» Prompt:
Produce an exact copy of all the data below, dropping every image.

» Record excerpts:
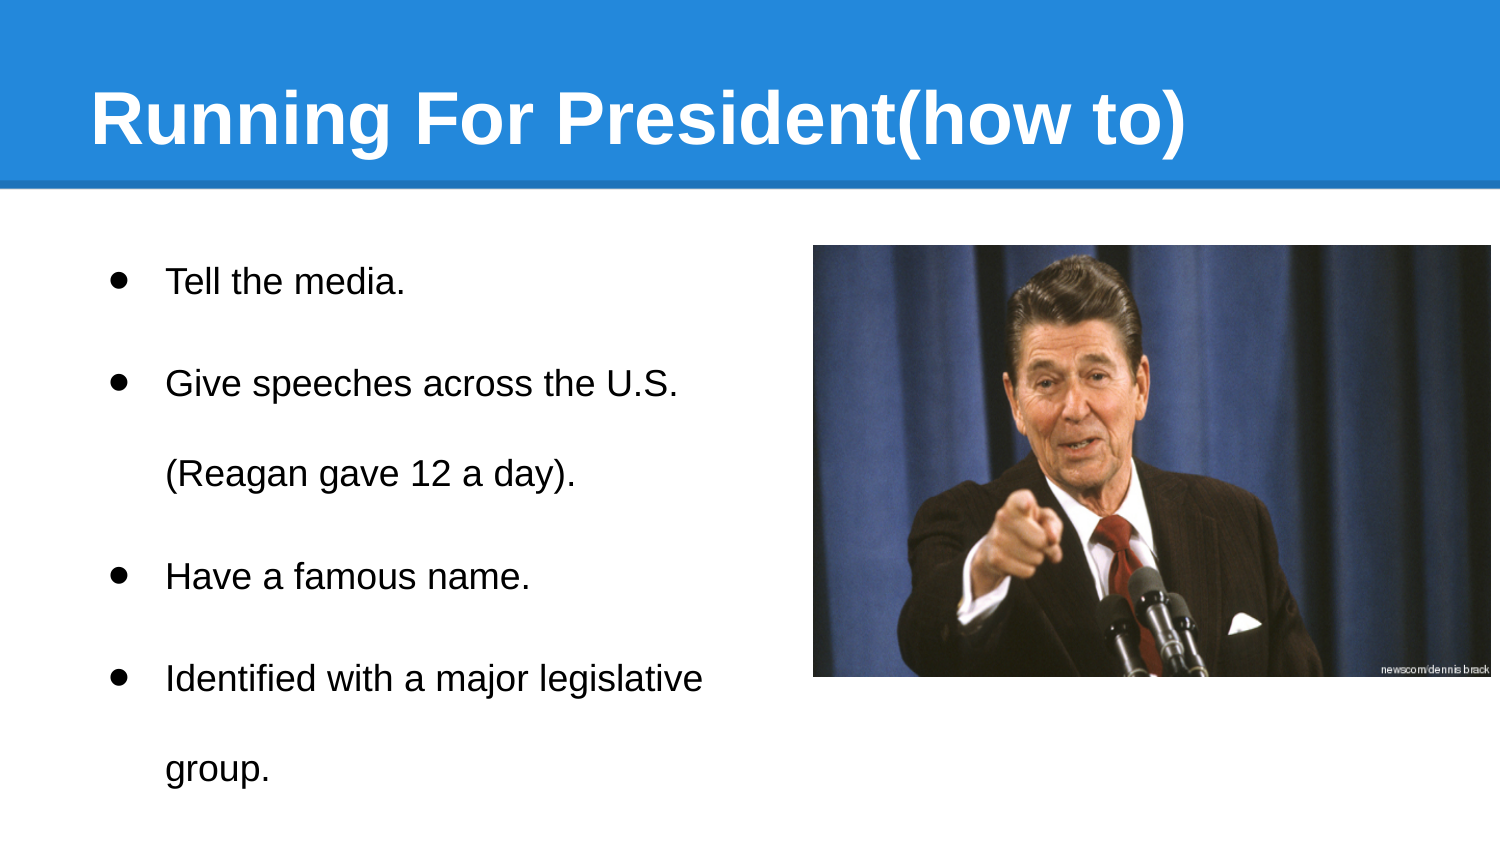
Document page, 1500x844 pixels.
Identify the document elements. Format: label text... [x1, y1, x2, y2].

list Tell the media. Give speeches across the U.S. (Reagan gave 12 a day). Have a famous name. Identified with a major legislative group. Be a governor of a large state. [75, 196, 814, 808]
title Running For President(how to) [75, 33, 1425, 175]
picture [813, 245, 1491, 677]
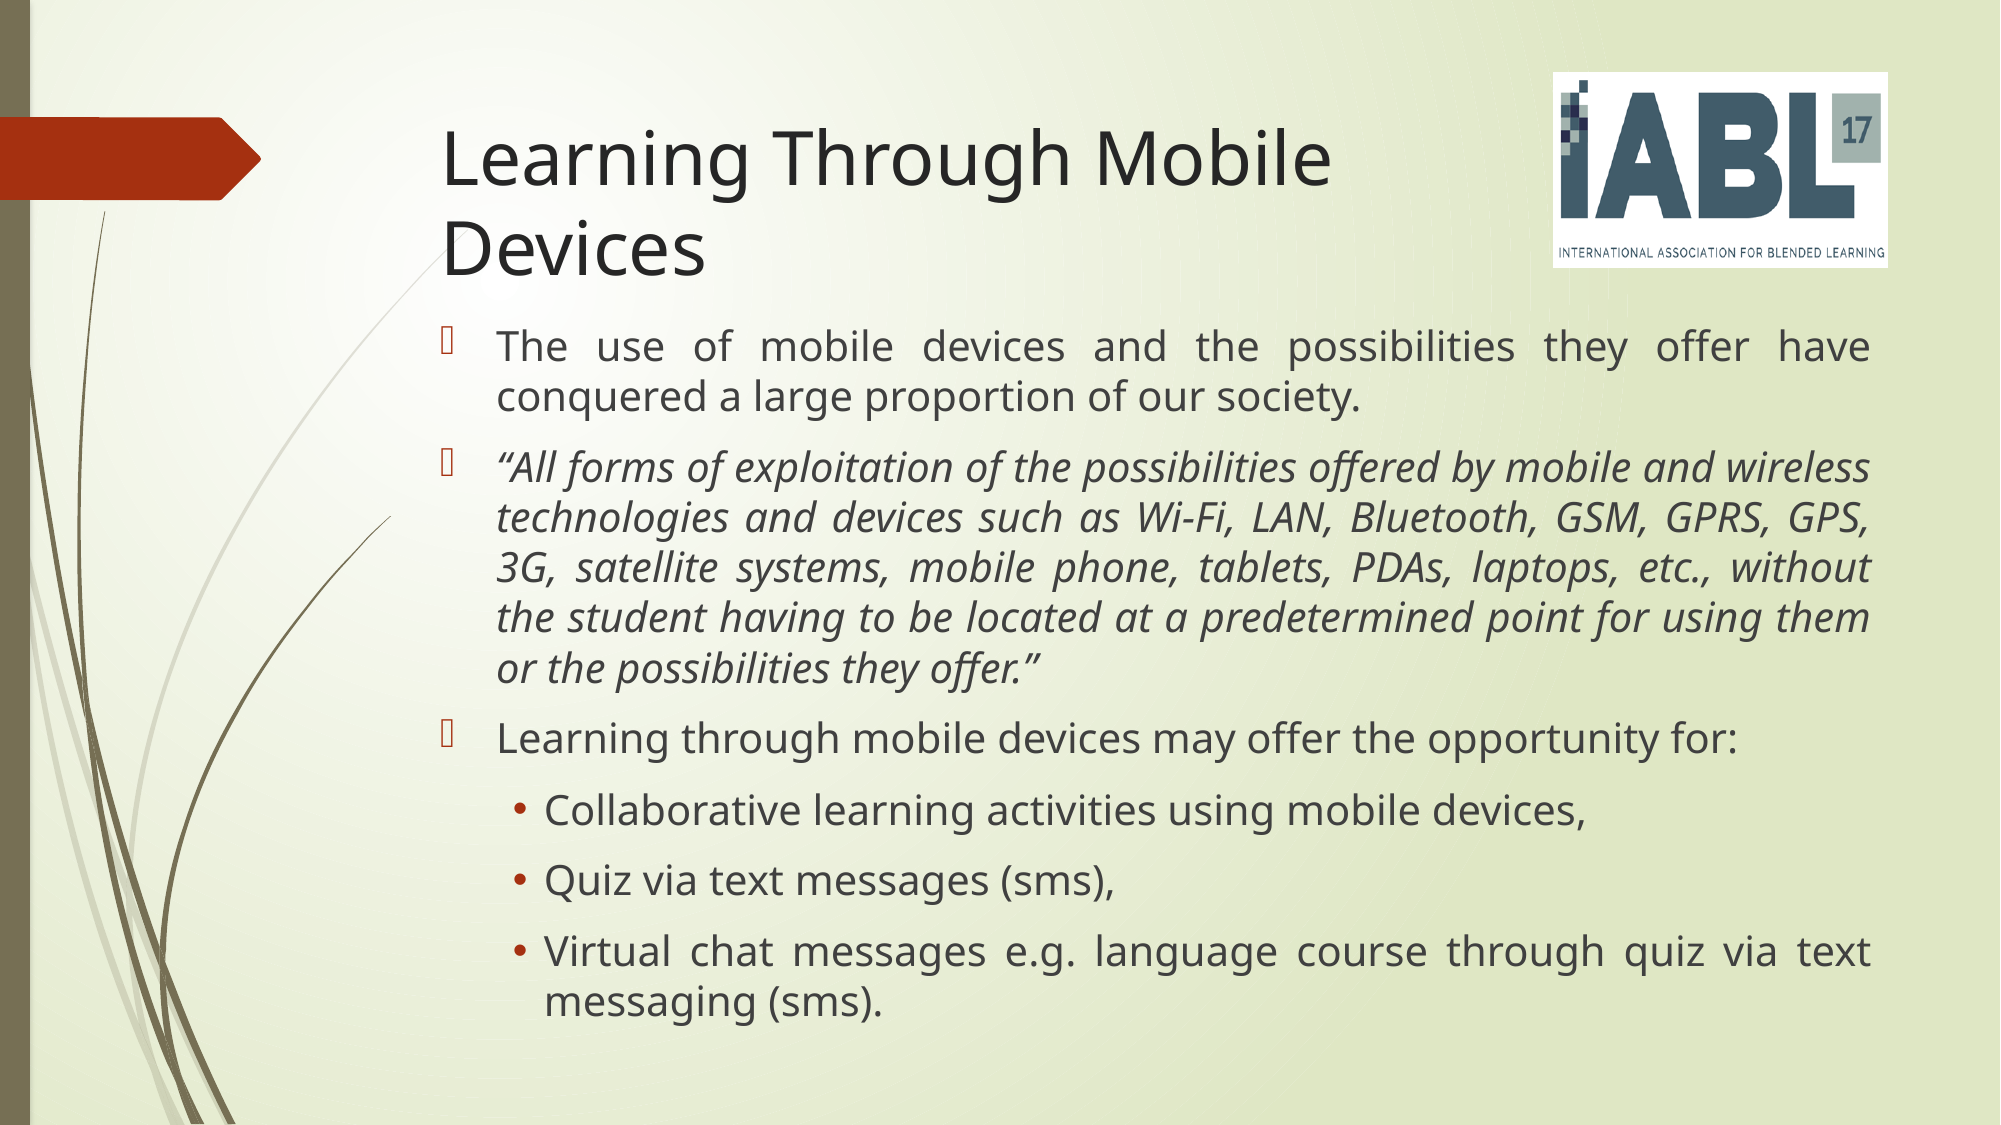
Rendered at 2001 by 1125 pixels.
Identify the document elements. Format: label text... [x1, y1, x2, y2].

» Exercise result:
Document page, 1500x844 pixels.
Identify the document elements. Format: label text... [x1, y1, x2, y2].

list Tell the media. Give speeches across the U.S. (Reagan gave 12 a day). Have a famous name. Identified with a major legislative group. Be a governor of a large state. [75, 196, 814, 808]
title Running For President(how to) [75, 33, 1425, 175]
picture [813, 245, 1491, 677]
Rendered at 2001 by 1125 pixels.
Identify the document elements. Format: label text... [x1, y1, x2, y2].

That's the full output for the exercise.